Currently, two major MTA dedicated funding sources are highly sensitive to the vagaries of the economy: the real estate transfer taxes (mortgage recording taxes and sales tax portion of the Metropolitan Mass Transportation Operating Assistance) and the New York State corporate surcharge tax. The need for a more stable income stream has long been recognized and has only heightened in light of the unfolding national financial crisis in the latter half of 2008. The MTA announced in November 2008 that there would be a nearly $1.2 billion deficit by the beginning of 2009, mostly due to a faltering economy affecting real estate sales and corporate income. Without additional funding the only recourse would be to drastically raise fares and cut service, actions everyone is loath to see implemented. Therefore, the recommendations of the Ravitch Commission, the product of a six month intensive investigation, carry great import for legislative action in 2009. Indeed, upon accepting the Commission’s report Governor Paterson directed counsel to draft implementing legislation.
The Commission’s findings can be summarized as follows:
- A new regional Mobility Tax is recommended to be imposed in the twelve county MTA commuter district as an excise tax equal to one-third of 1 percent (.0033) of wages paid, as well as on an individual’s net earnings from self-employment. This tax is expected to generate $1.5 billion on an annual basis.

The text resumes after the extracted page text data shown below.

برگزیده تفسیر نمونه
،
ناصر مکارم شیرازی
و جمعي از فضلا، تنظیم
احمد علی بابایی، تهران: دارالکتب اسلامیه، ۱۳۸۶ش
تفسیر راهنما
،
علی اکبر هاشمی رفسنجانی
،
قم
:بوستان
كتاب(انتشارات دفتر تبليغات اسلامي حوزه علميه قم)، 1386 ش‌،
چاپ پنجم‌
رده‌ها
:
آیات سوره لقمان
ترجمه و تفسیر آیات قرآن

- With the exception of the first year of collections, which will be used to support the 2009 operating shortfall of the Authority, the Mobility Tax is proposed to be set aside in a separate “lockbox” that will be under the purview of a new, legislatively created MTA subsidiary – the MTA Capital Finance Authority (CFA). These revenues will be mandated to be used exclusively to pay for new borrowing and direct expenses related to the MTA’s capital program and the debt associated with the Authority’s current portfolio of expansion projects. The one time use of the Mobility Tax revenues should reduce the magnitude of the proposed July 2009 fare and toll increase from the 23 percent proposed by MTA to one of approximately 8 percent.
- The MTA Board should be empowered to increase fares, without recourse to the full public hearing procedure, for fare increases that are no greater than the change in the Regional Consumer Price Index and no more frequent than every two years. This will provide more predictability in the budget-making process and produce more modest fare increases.

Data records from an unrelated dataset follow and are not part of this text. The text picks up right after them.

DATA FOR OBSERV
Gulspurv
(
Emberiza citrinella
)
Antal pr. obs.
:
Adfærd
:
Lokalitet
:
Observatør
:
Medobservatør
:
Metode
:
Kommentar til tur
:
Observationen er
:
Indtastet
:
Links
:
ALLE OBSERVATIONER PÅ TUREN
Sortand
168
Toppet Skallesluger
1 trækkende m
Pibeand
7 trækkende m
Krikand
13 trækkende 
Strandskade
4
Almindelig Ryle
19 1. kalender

- The MTA should be authorized to acquire the East River and Harlem River bridges from New York City and it should be empowered to impose an electronic, cashless system of tolls. East River bridges would be tolled equivalent to MTA’s other major bridges and tunnels; and, the Harlem River bridges will charge at a rate of the cost of a single ride subway fare. This additional bridge toll income is expected to generate a net $600 million annually. These revenues would be used for upkeep of the bridges, to pay for the cost of the electronic toll system and to support additional mass transit improvements. It is important to note that there would be no toll booths and no subsequent traffic backups with this proposal.

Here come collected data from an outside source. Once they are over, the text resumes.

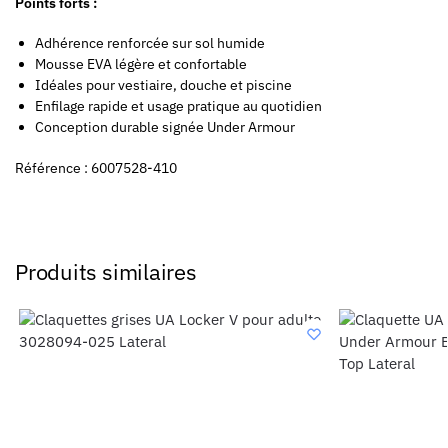
Points forts :
Adhérence renforcée sur sol humide
Mousse EVA légère et confortable
Idéales pour vestiaire, douche et piscine
Enfilage rapide et usage pratique au quotidien
Conception durable signée Under Armour
Référence : 6007528-410
Produits similaires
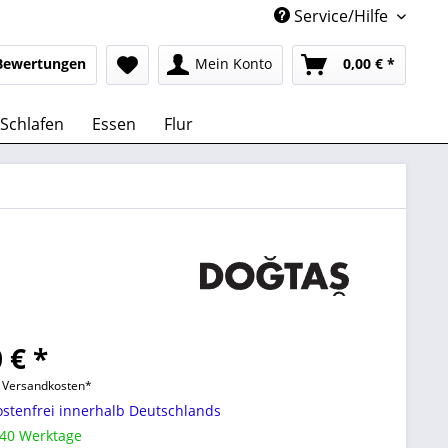
Service/Hilfe
Bewertungen
Mein Konto
0,00 € *
Schlafen
Essen
Flur
 € *
l. Versandkosten*
stenfrei innerhalb Deutschlands
 40 Werktage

- Bus service should be improved in the region, including implementation of Bus Rapid Transit.
- The MTA statute should be amended to give full executive authority in a full-time chairman (as was the case prior to 2005) serving for a fixed term. According to the Commission, the current situation “is a fixed term Chairman with quite limited authority, and at-will Executive Director who nominally reports to a Board but is more akin to the head of a State agency.”
- MTA Board members should not be permitted to remain on the Board for a period of longer than six months after their term expires. Further, all new Board members should possess relevant experience in one or more of the areas of expertise that are necessary to serve effectively, i.e., transportation, business management, finance, management of large capital projects and labor relations.
- Finally, the MTA is urged to implement a variety of new management approaches and additional oversight with respect to the MTA’s budget and capital program. These changes do not require legislation but rather relate to agency processes, organization and culture.
The New York State legislature will be considering these actions in its session beginning in January 2009. Riders and concerned citizens should contact their representatives to urge the passage of some form of these measures to continue the critical revitalization of the MTA system. A well maintained, efficient public transportation system is a key component to the economic vitality of the New York City region. Providing for its financial health must be a priority.